**Exercise directions**
Can you reproduce the source text of every record below word for word, leaving the pictures out of your answer?

(Pictures paired with source code)
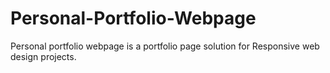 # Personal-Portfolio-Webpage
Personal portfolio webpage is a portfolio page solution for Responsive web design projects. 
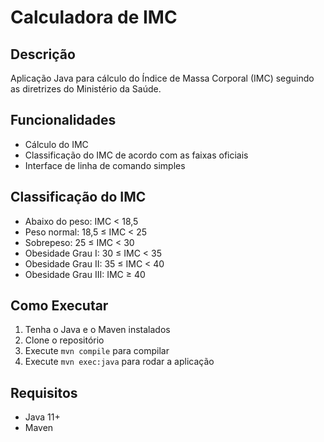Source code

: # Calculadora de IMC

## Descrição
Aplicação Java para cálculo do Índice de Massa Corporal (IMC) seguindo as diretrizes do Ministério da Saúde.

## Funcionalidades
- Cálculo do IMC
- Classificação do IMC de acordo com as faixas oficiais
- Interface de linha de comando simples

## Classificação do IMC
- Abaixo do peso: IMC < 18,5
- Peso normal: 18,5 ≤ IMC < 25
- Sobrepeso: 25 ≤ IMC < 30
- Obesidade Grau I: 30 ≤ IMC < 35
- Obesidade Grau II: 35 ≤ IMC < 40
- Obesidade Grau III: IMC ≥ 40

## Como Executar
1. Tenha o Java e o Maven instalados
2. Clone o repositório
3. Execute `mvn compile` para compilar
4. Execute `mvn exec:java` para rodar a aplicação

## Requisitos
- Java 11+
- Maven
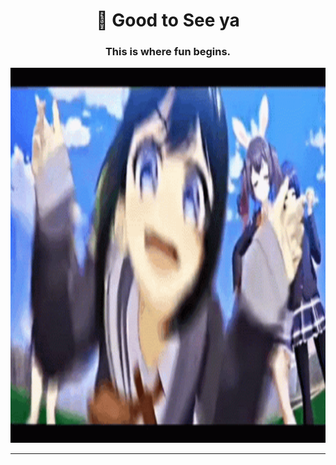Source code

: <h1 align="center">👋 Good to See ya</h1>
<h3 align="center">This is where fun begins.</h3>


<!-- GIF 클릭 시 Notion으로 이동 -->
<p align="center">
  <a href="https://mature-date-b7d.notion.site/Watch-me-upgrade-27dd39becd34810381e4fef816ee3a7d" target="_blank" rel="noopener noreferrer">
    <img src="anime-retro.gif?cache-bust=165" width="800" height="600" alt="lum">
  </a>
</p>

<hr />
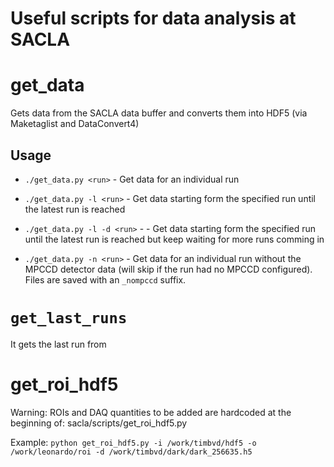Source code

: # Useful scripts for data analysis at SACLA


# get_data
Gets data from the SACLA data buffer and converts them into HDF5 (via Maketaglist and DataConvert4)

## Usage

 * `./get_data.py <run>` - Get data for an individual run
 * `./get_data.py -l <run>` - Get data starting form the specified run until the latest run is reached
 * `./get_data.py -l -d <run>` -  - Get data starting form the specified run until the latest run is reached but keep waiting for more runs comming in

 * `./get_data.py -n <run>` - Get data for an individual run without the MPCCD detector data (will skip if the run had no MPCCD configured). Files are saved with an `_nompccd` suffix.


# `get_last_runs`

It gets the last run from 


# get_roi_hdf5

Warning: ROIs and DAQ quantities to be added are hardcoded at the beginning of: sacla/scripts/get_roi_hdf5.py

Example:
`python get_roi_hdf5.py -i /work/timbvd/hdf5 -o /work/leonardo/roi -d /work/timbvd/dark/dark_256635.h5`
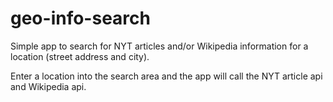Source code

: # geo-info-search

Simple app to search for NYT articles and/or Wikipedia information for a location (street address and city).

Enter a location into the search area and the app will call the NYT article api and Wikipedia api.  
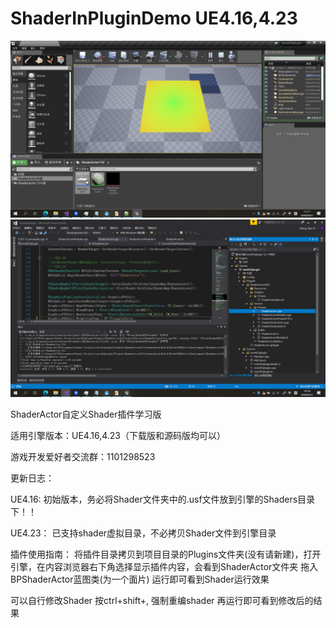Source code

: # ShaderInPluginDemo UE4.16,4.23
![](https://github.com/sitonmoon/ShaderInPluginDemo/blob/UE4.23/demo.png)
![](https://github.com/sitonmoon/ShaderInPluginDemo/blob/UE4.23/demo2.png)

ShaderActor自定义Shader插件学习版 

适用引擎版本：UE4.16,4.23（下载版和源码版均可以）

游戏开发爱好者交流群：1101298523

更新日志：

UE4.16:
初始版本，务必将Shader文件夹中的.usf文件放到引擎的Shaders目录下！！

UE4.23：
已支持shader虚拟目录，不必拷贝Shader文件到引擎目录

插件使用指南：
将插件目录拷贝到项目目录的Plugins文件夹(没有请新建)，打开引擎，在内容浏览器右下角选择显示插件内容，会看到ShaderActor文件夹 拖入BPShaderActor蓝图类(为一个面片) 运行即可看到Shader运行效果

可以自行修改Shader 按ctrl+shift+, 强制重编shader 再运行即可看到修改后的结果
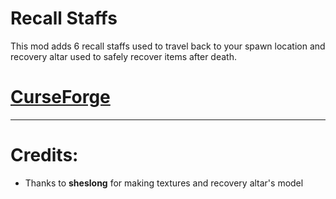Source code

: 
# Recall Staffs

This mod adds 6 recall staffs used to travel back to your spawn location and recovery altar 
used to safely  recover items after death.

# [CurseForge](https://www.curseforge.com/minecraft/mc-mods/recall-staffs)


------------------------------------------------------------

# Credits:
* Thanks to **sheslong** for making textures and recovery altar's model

**Exercise solution**
 # Personal-Portfolio-Webpage
Personal portfolio webpage is a portfolio page solution for Responsive web design projects. 
Source code

: # Calculadora de IMC

## Descrição
Aplicação Java para cálculo do Índice de Massa Corporal (IMC) seguindo as diretrizes do Ministério da Saúde.

## Funcionalidades
- Cálculo do IMC
- Classificação do IMC de acordo com as faixas oficiais
- Interface de linha de comando simples

## Classificação do IMC
- Abaixo do peso: IMC < 18,5
- Peso normal: 18,5 ≤ IMC < 25
- Sobrepeso: 25 ≤ IMC < 30
- Obesidade Grau I: 30 ≤ IMC < 35
- Obesidade Grau II: 35 ≤ IMC < 40
- Obesidade Grau III: IMC ≥ 40

## Como Executar
1. Tenha o Java e o Maven instalados
2. Clone o repositório
3. Execute `mvn compile` para compilar
4. Execute `mvn exec:java` para rodar a aplicação

## Requisitos
- Java 11+
- Maven
Source code

: <h1 align="center">👋 Good to See ya</h1>
<h3 align="center">This is where fun begins.</h3>


<!-- GIF 클릭 시 Notion으로 이동 -->
<p align="center">
  <a href="https://mature-date-b7d.notion.site/Watch-me-upgrade-27dd39becd34810381e4fef816ee3a7d" target="_blank" rel="noopener noreferrer">
    <img src="anime-retro.gif?cache-bust=165" width="800" height="600" alt="lum">
  </a>
</p>

<hr />
Source code

: # Useful scripts for data analysis at SACLA


# get_data
Gets data from the SACLA data buffer and converts them into HDF5 (via Maketaglist and DataConvert4)

## Usage

 * `./get_data.py <run>` - Get data for an individual run
 * `./get_data.py -l <run>` - Get data starting form the specified run until the latest run is reached
 * `./get_data.py -l -d <run>` -  - Get data starting form the specified run until the latest run is reached but keep waiting for more runs comming in

 * `./get_data.py -n <run>` - Get data for an individual run without the MPCCD detector data (will skip if the run had no MPCCD configured). Files are saved with an `_nompccd` suffix.


# `get_last_runs`

It gets the last run from 


# get_roi_hdf5

Warning: ROIs and DAQ quantities to be added are hardcoded at the beginning of: sacla/scripts/get_roi_hdf5.py

Example:
`python get_roi_hdf5.py -i /work/timbvd/hdf5 -o /work/leonardo/roi -d /work/timbvd/dark/dark_256635.h5`
Source code

: # geo-info-search

Simple app to search for NYT articles and/or Wikipedia information for a location (street address and city).

Enter a location into the search area and the app will call the NYT article api and Wikipedia api.  
Source code

: # ShaderInPluginDemo UE4.16,4.23
![](https://github.com/sitonmoon/ShaderInPluginDemo/blob/UE4.23/demo.png)
![](https://github.com/sitonmoon/ShaderInPluginDemo/blob/UE4.23/demo2.png)

ShaderActor自定义Shader插件学习版 

适用引擎版本：UE4.16,4.23（下载版和源码版均可以）

游戏开发爱好者交流群：1101298523

更新日志：

UE4.16:
初始版本，务必将Shader文件夹中的.usf文件放到引擎的Shaders目录下！！

UE4.23：
已支持shader虚拟目录，不必拷贝Shader文件到引擎目录

插件使用指南：
将插件目录拷贝到项目目录的Plugins文件夹(没有请新建)，打开引擎，在内容浏览器右下角选择显示插件内容，会看到ShaderActor文件夹 拖入BPShaderActor蓝图类(为一个面片) 运行即可看到Shader运行效果

可以自行修改Shader 按ctrl+shift+, 强制重编shader 再运行即可看到修改后的结果
Source code

: 
# Recall Staffs

This mod adds 6 recall staffs used to travel back to your spawn location and recovery altar 
used to safely  recover items after death.

# [CurseForge](https://www.curseforge.com/minecraft/mc-mods/recall-staffs)


------------------------------------------------------------

# Credits:
* Thanks to **sheslong** for making textures and recovery altar's model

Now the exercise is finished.